Through his constant municipal activity, and particularly through his boons affecting religion, Hadrian ensured that the beneficent image of the Roman emperor was inextricably woven into the patterns of daily life in cities of the Roman world. Valorization of urban life and acknowledgment of the emperor's supremacy are the most universal markers of what it meant to be Roman during the Empire, not temples to Jupiter Optimus Maximus, amphitheaters, the use of Latin, or even the diffusion of Roman citizenship.53 Just as important as reinforcing a basis for cohesion of the immense Roman world, however, Hadrian's benefactions encouraged civic munificence, including the assumption of obligatory civic duties (now often termed liturgies), on the part of the municipal elites. His travels, ceaseless correspondence, and reception of embassies, often even his largesse itself, were mediated by cities' grandees, whose social and political standing was concomitantly advanced by their association with the emperor.
Hadrian's general laws affecting cities seem to have promoted civic pride. He introduced a senatus consultum that confirmed legacies could be left to any city in the empire (Ulp. Reg. 24.28).54 He prohibited demolition of houses for the purpose of transferring their materials to another city (HA, Hadr. 18.2), evincing general concern for the physical appearance of cities.55 He issued an edict (CodJ 10.40.7), according to which local citizenship was created by origo (normally descent from a male citizen of a town, e.g., CodJ 10.39.3), manumission by a citizen of the town, adlection, or adoption; status of incolae arose from the establishment of domicilium (place of residence) in a city (cf. Ulp. 1.2 ad ed., Dig. 50.1.1pr.).56 Hadrian thus reaffirmed individuals' legal ties to towns, as he did when promoting a man to citizenship in a second town (chapter 4). Hadrian also gave legal privileges to decurions, which served to reward these town councillors for their service (Dig. 48.19.15).57 Although he cannot be proved responsible for distinguishing Latin rights into "greater" and "lesser" Latin rights (Latium maius and Latium minus, with "greater Latin rights" awarding Roman citizenship to town decurions as well as magistrates),58 his laws concerning legacies to cities and decurions' privileges may have boosted local benefactions by members of municipal elites.59 The laws simultaneously increased the prestige of those who undertook municipal service and made it easier to benefit one's town materially. They facilitated the nexus of public service and public acclaim (often called "euergetism") that was characteristic of the Roman empire and essential to the health of cities and empire alike.60
Much more frequent and impressive than Hadrian's laws affecting all cities, however, were his direct interactions with individual cities outside of Rome: during Hadrian's twenty-one-year reign more than 130 cities received, in all, more than 210 marks of his favor. This book is the examination of those imperial interactions, divided according to general topics. As I show in chapter 2, the presentation of my evidence and methods, my approach has been largely determined by my sources. Romans celebrated Hadrian's municipal benefactions, whatever their guise, with the same words: beneficium, indulgentia, euergesia, and the like. Such undifferentiated terminology has persuaded me to examine comprehensively Hadrian's activities with cities outside Rome, rather than to concentrate exclusively on building donations or some other particular type of benefaction.

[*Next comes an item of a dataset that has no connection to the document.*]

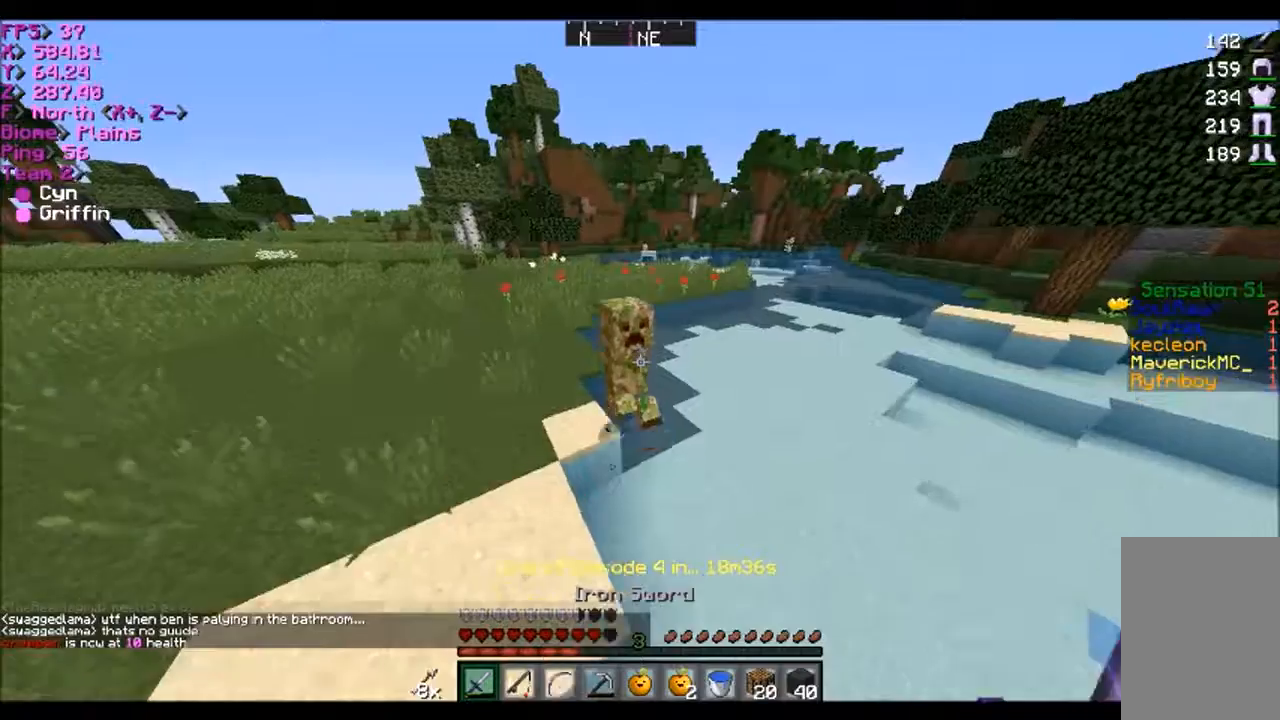
{"keys": ["a"], "mouse": ["left"], "events": [[67, "a", "down"], [67, "mouse_left", "down"], [134, "mouse_left", "up"], [167, "w", "up"], [334, "mouse_left", "down"]]}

Chapter 3 addresses one of the most frequent forms of Hadrian's personal dealings with cities, at least in the Latin West: his changes of civic status. In my investigation I discuss the functions and political life of cities in Italy and the provinces during the empire, the roles of the municipal elite, and the interactions of cities and the central power in Rome. The chapter thus delineates, albeit along broad lines, life in cities throughout Hadrian's empire. In chapter 4 I discuss other local administrative and economic changes Hadrian brought about in various cities by, for example, holding a local magistracy in absentia, appointing a curator aedium sacrarum (supervisor of sacred buildings) or a curator rei publicae (supervisor of a city) to oversee a town's sacred buildings or finances, redistributing land, or adding to citizen lists or town councils. Chapter 5 complements chapter 4 by presenting the evidence for Hadrian's alterations of a city's status vis-à-vis its surrounding region or Rome itself. The material includes Hadrian's modifications of a city's territory, his determination of a city's taxes, revenues, or grain supplies, his promotion or ratification of festivals in a city, and his grants of various civic titles not marking a change of city status.
In chapter 6 I turn to Hadrian's construction or reconstruction of buildings and his engineering projects in various cities. Since my research points to almost one hundred Hadrianic structures in all, in this chapter I discuss only outstanding examples of the various types of construction he supported. In chapter 7 I examine three cities as case studies: Athens, Smyrna, and Italica. These are chosen for the wealth and detail of the data attesting the buildings and other benefactions they received from Hadrian, and their discussion allows me to address issues of planning, material, and technique. In chapter 8 I treat Antinoopolis, Colonia Aelia Capitolina, and other cities Hadrian created completely or largely ex novo. These provide the best opportunity to evaluate questions of urbanization and Romanization. The concluding chapter, chapter 9, brings together the rich evidence for Hadrian's personal interactions with cities throughout the empire, discussing the material chronologically and geographically, and emphasizing its significance for the Roman empire.
The title of my book reflects my ultimate aim, to illuminate the Roman empire of Hadrian's day rather than to focus on Hadrian himself. Hadrian provides the prism for my endeavor, thanks to the frequency, variety, and geographical spread of his municipal activity. His prominence in both title and book, moreover, indicates the difficulty of establishing the relative weights to assign to structure and agency in historical inquiries. Although Rome's structural realities were already in place--its ideology, mentalités, economy, geography, and the like--Hadrian maximized their potential. The evidence I have collected and assessed compels me to believe that Hadrian had a profound effect on the Roman empire, and particularly on its achievements of the second century: consensus, general internal peace, and expansion of urban amenities. Even if these benefited at most 20 percent of the population under Rome's sway, the proportion is greater than in any other preindustrial society. Those benefiting from Rome had a chance at values generally esteemed today: freedom within the law; access to culture; voluntary participation in social and religious ritual; a sense of one's place in society and history; the feeling that one's voice and actions matter and help determine one's fate. I know well that Rome's accomplishments were gained at a heavy price: Hadrian's war against the Jews abhorrently exemplifies Rome's ruthless suppression of nonconformists, and every city bolstered by his attention deprived others of revenues. Nevertheless, in the second century A.D. the benefits of Rome's rule seem to me to have outweighed the disadvantages. Hadrian's attention to the cities of the empire significantly influenced this generally positive effect, and the wealth of evidence amply repays close inquiry.